We have been running the program now for about eight months and Patrick has just about mastered the basic skills. He has learned over 172 tasks or skills and the best part is with review he retains the information. He attends a preschool for children with Autism, receives Sp/L, OT and PT and has between 35-40 hours per week of ABA. There are weeks where I think he is constantly in therapies, but then you walk in the door and see his amazing little smile and hear “hi” in his little angelic voice. This first time he said Mommy (only a few months ago) was like God had given us our child back, even if it was just for a moment. Now he can even tell you his baby sister’s name, Gracie, and he loves to say “I want Daddy” when he wants to horseplay with Dad on the floor. He frequently asks for items he desires and finally started to comment on things he sees or hears. ABA has helped every aspect of Patrick’s life including his biggest challenge, his lack of speech. He now has body awareness, can follow one-step instructions, participates in daily classroom routines and his focus and attention has dreastically improved. He even can tell you his name and how old he is, if you ask. His eye contact has improved and now when you speak to him, most of the times he will look up at you with those gorgeous blue eyes and listen to what you have to say.

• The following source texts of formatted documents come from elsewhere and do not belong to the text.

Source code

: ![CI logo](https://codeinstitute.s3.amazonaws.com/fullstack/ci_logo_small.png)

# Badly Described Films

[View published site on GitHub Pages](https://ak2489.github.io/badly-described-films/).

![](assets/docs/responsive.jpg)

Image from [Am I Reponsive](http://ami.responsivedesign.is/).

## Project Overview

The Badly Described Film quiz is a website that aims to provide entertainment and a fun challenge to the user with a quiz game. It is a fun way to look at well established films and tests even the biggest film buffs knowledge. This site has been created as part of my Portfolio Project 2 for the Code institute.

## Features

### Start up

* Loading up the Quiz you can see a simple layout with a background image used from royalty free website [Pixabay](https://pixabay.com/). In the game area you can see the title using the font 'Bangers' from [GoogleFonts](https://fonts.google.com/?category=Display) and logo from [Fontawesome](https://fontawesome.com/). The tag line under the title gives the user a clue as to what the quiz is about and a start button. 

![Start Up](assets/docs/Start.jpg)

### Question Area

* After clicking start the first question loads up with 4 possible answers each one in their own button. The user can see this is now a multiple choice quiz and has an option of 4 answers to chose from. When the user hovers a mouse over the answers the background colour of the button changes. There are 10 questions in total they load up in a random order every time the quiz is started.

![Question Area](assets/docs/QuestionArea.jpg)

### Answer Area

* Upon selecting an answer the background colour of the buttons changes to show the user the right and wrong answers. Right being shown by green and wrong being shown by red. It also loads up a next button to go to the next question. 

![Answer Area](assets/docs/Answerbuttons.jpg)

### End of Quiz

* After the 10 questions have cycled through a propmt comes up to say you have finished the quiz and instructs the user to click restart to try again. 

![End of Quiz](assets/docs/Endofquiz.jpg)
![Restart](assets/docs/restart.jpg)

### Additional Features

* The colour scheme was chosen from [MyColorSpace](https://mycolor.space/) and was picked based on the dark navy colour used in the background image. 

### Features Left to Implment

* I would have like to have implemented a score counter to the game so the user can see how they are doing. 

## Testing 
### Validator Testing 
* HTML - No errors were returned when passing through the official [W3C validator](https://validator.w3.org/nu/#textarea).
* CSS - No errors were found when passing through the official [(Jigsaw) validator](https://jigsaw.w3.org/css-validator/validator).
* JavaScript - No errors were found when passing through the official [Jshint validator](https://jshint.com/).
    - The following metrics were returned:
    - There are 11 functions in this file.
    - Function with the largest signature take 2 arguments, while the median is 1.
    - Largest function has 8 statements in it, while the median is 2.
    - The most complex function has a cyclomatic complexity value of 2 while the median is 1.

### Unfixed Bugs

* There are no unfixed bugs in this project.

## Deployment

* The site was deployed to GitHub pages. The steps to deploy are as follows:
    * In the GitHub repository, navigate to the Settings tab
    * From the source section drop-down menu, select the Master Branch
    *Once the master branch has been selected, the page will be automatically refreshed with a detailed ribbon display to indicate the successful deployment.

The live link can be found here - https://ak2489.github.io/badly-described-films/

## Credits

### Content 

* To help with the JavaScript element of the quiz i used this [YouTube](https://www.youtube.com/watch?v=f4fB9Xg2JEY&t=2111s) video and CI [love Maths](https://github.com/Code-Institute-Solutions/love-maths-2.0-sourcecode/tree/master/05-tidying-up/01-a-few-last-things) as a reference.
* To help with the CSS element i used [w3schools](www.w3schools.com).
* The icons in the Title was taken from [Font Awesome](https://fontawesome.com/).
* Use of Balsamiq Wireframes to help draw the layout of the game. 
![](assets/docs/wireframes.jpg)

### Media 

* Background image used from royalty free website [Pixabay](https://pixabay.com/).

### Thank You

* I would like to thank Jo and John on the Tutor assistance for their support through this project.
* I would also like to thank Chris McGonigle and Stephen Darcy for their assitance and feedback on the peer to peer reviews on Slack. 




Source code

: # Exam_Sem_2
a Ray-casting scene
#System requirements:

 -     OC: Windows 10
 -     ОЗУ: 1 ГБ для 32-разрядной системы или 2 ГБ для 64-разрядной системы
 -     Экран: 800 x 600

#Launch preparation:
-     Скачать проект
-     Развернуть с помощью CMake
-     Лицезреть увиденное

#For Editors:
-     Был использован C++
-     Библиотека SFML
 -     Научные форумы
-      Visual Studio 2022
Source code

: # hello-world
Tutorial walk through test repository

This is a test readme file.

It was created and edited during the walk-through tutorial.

i was at the grocery store a few weeks ago with Patrick and Gracie and it seems we always have someone come up to us and ask “how are you little boy?”. Recently, the cashier at our local grocery store asked Patrick how he was and he proudly looked her right in the eye and said “good”. It seems like a small step, but there were many days it seemed something Bob and I never thought we would hear.

Patrick still has many challenges on an everyday basis. His tantrums and stimming behaviors our constant and although he has made huge strides, he is still way behind his peers. We know ABA is a program we will be doing with Patrick for a number of years, but we also know that this is truly the key to making Patrick’s future brighter. Finally, everyday we watch Patrick learn so many skills each day. We are very lucky the people we have wroking with us are the most amazing individuals. It seems almost daily I have to change the program because he has mastered a new skill.

The Brent Woodall Foundation gave us the training and the skills to help our little boy. Without them, we would still be in that terrible place, where as a parent of an autistic child you feel in the dark and helpless. Thank you for giving us hope, training and guideance to help Patrick. Before long, he will thank you himself!